> [WHAT THE TASK REQUIRES]: Turn every line of the records below into a JSON list of strings, one string per line, with blank lines dropped.

::::::::

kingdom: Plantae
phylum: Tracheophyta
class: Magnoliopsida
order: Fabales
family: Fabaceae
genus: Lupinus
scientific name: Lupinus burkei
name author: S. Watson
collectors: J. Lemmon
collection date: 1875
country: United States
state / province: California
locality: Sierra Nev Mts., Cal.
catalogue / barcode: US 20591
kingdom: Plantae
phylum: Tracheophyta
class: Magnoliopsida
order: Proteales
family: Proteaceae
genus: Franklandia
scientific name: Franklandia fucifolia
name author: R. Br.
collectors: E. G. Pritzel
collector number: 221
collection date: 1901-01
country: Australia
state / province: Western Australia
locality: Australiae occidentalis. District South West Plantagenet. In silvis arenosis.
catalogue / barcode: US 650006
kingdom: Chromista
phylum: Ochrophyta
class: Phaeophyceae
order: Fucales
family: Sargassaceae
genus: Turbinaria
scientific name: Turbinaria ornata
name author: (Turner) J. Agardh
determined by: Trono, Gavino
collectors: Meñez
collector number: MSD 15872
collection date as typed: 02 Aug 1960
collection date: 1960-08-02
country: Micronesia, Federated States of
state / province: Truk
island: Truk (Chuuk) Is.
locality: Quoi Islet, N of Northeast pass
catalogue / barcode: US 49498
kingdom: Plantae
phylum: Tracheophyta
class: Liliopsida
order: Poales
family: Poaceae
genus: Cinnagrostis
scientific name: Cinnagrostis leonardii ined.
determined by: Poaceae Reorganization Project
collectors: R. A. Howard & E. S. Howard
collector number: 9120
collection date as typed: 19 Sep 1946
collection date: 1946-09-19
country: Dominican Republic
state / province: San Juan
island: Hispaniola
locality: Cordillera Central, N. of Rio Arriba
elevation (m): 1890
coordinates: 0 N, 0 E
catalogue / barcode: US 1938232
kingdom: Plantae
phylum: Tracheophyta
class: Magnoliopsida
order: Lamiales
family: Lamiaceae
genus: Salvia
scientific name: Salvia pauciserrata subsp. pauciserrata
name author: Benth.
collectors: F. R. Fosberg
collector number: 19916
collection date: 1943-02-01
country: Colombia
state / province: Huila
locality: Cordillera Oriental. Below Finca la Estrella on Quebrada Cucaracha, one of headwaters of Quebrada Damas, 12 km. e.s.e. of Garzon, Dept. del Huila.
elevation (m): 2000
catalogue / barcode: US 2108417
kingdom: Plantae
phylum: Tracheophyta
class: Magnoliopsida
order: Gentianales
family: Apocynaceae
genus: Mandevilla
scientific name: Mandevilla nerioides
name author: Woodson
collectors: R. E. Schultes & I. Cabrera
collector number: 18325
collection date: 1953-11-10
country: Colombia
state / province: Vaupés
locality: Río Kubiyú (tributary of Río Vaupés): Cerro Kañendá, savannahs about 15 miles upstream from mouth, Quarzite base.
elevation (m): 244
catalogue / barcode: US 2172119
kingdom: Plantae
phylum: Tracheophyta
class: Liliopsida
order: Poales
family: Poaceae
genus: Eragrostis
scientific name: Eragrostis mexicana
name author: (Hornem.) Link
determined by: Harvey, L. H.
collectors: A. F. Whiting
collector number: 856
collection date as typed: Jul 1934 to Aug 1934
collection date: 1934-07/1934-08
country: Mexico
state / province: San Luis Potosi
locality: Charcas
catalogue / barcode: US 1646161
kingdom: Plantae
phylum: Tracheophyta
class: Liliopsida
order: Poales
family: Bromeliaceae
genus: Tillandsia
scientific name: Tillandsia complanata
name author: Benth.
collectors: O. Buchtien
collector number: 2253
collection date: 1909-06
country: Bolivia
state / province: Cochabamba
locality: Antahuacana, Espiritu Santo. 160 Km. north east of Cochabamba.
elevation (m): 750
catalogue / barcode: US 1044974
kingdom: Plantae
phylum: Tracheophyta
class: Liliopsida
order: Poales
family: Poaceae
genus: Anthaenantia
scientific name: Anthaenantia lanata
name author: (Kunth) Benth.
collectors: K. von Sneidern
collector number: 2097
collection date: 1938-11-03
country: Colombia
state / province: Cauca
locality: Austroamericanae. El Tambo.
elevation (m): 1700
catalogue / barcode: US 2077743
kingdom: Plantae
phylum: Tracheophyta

::::::::

> [FINAL RESULT]:
[
  "kingdom: Plantae",
  "phylum: Tracheophyta",
  "class: Magnoliopsida",
  "order: Fabales",
  "family: Fabaceae",
  "genus: Lupinus",
  "scientific name: Lupinus burkei",
  "name author: S. Watson",
  "collectors: J. Lemmon",
  "collection date: 1875",
  "country: United States",
  "state / province: California",
  "locality: Sierra Nev Mts., Cal.",
  "catalogue / barcode: US 20591",
  "kingdom: Plantae",
  "phylum: Tracheophyta",
  "class: Magnoliopsida",
  "order: Proteales",
  "family: Proteaceae",
  "genus: Franklandia",
  "scientific name: Franklandia fucifolia",
  "name author: R. Br.",
  "collectors: E. G. Pritzel",
  "collector number: 221",
  "collection date: 1901-01",
  "country: Australia",
  "state / province: Western Australia",
  "locality: Australiae occidentalis. District South West Plantagenet. In silvis arenosis.",
  "catalogue / barcode: US 650006",
  "kingdom: Chromista",
  "phylum: Ochrophyta",
  "class: Phaeophyceae",
  "order: Fucales",
  "family: Sargassaceae",
  "genus: Turbinaria",
  "scientific name: Turbinaria ornata",
  "name author: (Turner) J. Agardh",
  "determined by: Trono, Gavino",
  "collectors: Meñez",
  "collector number: MSD 15872",
  "collection date as typed: 02 Aug 1960",
  "collection date: 1960-08-02",
  "country: Micronesia, Federated States of",
  "state / province: Truk",
  "island: Truk (Chuuk) Is.",
  "locality: Quoi Islet, N of Northeast pass",
  "catalogue / barcode: US 49498",
  "kingdom: Plantae",
  "phylum: Tracheophyta",
  "class: Liliopsida",
  "order: Poales",
  "family: Poaceae",
  "genus: Cinnagrostis",
  "scientific name: Cinnagrostis leonardii ined.",
  "determined by: Poaceae Reorganization Project",
  "collectors: R. A. Howard & E. S. Howard",
  "collector number: 9120",
  "collection date as typed: 19 Sep 1946",
  "collection date: 1946-09-19",
  "country: Dominican Republic",
  "state / province: San Juan",
  "island: Hispaniola",
  "locality: Cordillera Central, N. of Rio Arriba",
  "elevation (m): 1890",
  "coordinates: 0 N, 0 E",
  "catalogue / barcode: US 1938232",
  "kingdom: Plantae",
  "phylum: Tracheophyta",
  "class: Magnoliopsida",
  "order: Lamiales",
  "family: Lamiaceae",
  "genus: Salvia",
  "scientific name: Salvia pauciserrata subsp. pauciserrata",
  "name author: Benth.",
  "collectors: F. R. Fosberg",
  "collector number: 19916",
  "collection date: 1943-02-01",
  "country: Colombia",
  "state / province: Huila",
  "locality: Cordillera Oriental. Below Finca la Estrella on Quebrada Cucaracha, one of headwaters of Quebrada Damas, 12 km. e.s.e. of Garzon, Dept. del Huila.",
  "elevation (m): 2000",
  "catalogue / barcode: US 2108417",
  "kingdom: Plantae",
  "phylum: Tracheophyta",
  "class: Magnoliopsida",
  "order: Gentianales",
  "family: Apocynaceae",
  "genus: Mandevilla",
  "scientific name: Mandevilla nerioides",
  "name author: Woodson",
  "collectors: R. E. Schultes & I. Cabrera",
  "collector number: 18325",
  "collection date: 1953-11-10",
  "country: Colombia",
  "state / province: Vaupés",
  "locality: Río Kubiyú (tributary of Río Vaupés): Cerro Kañendá, savannahs about 15 miles upstream from mouth, Quarzite base.",
  "elevation (m): 244",
  "catalogue / barcode: US 2172119",
  "kingdom: Plantae",
  "phylum: Tracheophyta",
  "class: Liliopsida",
  "order: Poales",
  "family: Poaceae",
  "genus: Eragrostis",
  "scientific name: Eragrostis mexicana",
  "name author: (Hornem.) Link",
  "determined by: Harvey, L. H.",
  "collectors: A. F. Whiting",
  "collector number: 856",
  "collection date as typed: Jul 1934 to Aug 1934",
  "collection date: 1934-07/1934-08",
  "country: Mexico",
  "state / province: San Luis Potosi",
  "locality: Charcas",
  "catalogue / barcode: US 1646161",
  "kingdom: Plantae",
  "phylum: Tracheophyta",
  "class: Liliopsida",
  "order: Poales",
  "family: Bromeliaceae",
  "genus: Tillandsia",
  "scientific name: Tillandsia complanata",
  "name author: Benth.",
  "collectors: O. Buchtien",
  "collector number: 2253",
  "collection date: 1909-06",
  "country: Bolivia",
  "state / province: Cochabamba",
  "locality: Antahuacana, Espiritu Santo. 160 Km. north east of Cochabamba.",
  "elevation (m): 750",
  "catalogue / barcode: US 1044974",
  "kingdom: Plantae",
  "phylum: Tracheophyta",
  "class: Liliopsida",
  "order: Poales",
  "family: Poaceae",
  "genus: Anthaenantia",
  "scientific name: Anthaenantia lanata",
  "name author: (Kunth) Benth.",
  "collectors: K. von Sneidern",
  "collector number: 2097",
  "collection date: 1938-11-03",
  "country: Colombia",
  "state / province: Cauca",
  "locality: Austroamericanae. El Tambo.",
  "elevation (m): 1700",
  "catalogue / barcode: US 2077743",
  "kingdom: Plantae",
  "phylum: Tracheophyta"
]